Je m'arrête devant une fenêtre, regardant les étoiles scintiller dans le ciel noir.
- À vous de jouer, murmuré-je une dernière fois.
Et maintenant, le jeu commence vraiment.
Le couloir est silencieux, mais mes pensées sont tout sauf calmes. Chaque pièce est en place, chaque mouvement calculé. Et pourtant, il y a toujours une variable que personne ne peut ignorer.
Kiyotaka.
Je m'appuie contre le mur, les bras croisés, le regard fixé sur l'obscurité au bout du couloir. Il est peut-être celui qui joue le moins sur le devant de la scène, mais c'est précisément là où réside sa force.
En ce moment même, il s'occupe de la publication du secret d'Ichinose. Un secret qui pourrait briser n'importe qui d'autre. Mais pas Ichinose.

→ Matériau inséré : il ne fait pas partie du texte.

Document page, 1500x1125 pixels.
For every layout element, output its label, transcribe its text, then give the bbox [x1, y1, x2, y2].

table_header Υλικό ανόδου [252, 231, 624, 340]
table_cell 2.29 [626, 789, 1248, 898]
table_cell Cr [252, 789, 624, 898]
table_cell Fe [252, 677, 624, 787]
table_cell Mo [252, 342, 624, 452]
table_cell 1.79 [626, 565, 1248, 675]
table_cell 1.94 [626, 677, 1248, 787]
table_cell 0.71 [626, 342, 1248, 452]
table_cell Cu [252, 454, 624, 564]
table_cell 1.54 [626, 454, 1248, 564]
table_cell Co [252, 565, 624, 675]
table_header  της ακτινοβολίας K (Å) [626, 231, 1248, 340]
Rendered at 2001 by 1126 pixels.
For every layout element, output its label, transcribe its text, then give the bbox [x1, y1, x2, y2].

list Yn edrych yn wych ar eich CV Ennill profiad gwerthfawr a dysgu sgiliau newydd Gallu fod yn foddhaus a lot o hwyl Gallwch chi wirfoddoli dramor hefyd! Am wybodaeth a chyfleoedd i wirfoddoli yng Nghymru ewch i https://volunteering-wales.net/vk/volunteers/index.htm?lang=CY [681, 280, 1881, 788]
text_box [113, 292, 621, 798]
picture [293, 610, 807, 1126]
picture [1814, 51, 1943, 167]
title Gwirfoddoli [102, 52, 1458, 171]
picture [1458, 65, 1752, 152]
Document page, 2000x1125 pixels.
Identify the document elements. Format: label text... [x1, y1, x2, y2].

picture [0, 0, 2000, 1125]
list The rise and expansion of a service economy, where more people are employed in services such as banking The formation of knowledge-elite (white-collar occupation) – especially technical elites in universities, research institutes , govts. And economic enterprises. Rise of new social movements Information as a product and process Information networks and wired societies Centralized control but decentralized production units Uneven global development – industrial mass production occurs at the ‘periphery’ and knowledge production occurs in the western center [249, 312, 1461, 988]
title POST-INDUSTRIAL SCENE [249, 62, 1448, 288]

Ohona le sait, et elle ne laissera pas passer une telle opportunité.
Je visualise le scénario dans ma tête : elle utilisera cette information pour déstabiliser la classe C. Ou, si elle préfère ne pas se salir les mains, elle enverra Ryuen le faire à sa place. Ce genre de travail lui convient parfaitement : brut, direct, efficace.
Mais c'est là que réside l'ironie.
Ohona ne voit que la surface, la destruction immédiate d'une classe rivale. Ce qu'elle ne comprend pas, c'est que Kiyotaka joue un jeu beaucoup plus profond.
Il sait exactement ce qu'il fait en exposant Ichinose.
Cette humiliation publique ? Ce n'est pas une fin. C'est un début.
Il pousse Ichinose à faire ce qu'elle aurait dû faire depuis longtemps : révéler la vérité à sa classe. Se débarrasser du mensonge. Se libérer de ce poids.
Et quand elle le fera, la classe C ne se brisera pas. Elle se solidifiera.
Je me détache du mur, mes pas lents et mesurés résonnant dans le couloir vide.
Ohona et Ryuen verront cela comme une victoire. Une classe affaiblie, des alliances brisées.
Mais c'est une illusion.
La classe C, sous la direction d'Ichinose, deviendra plus forte. Et cette force, cette unité retrouvée, signifiera la fin de leur alliance avec nous, la classe A.
Ils penseront que nous avons perdu un allié crucial.
Je souris légèrement.
- Et ils auront raison...
Mais seulement en apparence.
Car dans l'ombre, Kiyotaka façonne une nouvelle dynamique. Une classe C indépendante, forte, capable de rivaliser avec n'importe qui.
Je m'arrête devant une fenêtre, le reflet des étoiles scintillant dans mes yeux.
- En se concentrant sur moi, ils ont tous oublié la perfection de cet enfoiré d'Atsuomi.
Atsuomi, le père de Kiyotaka. L'homme qui a conçu cette perfection froide et calculatrice.
Même moi, avec toutes mes stratégies et mes plans, je reconnais que Kiyotaka est d'une autre nature.
Il ne se contente pas de jouer au jeu. Il est le jeu.
Je le laisse agir, je lui fais confiance.
Parce que pendant qu'Ohona, Ryuen, et même Taro me ciblent, ils ignorent qu'un autre joueur est en train de redéfinir les règles.
Et quand ils s'en rendront compte... il sera déjà trop tard.
Je me détourne de la fenêtre, prêt à retourner à mes propres préparatifs.
La partie continue, et chaque pièce avance selon son rôle.
Mais au centre de l'échiquier, invisible à tous, Kiyotaka Atsuomi façonne l'issue.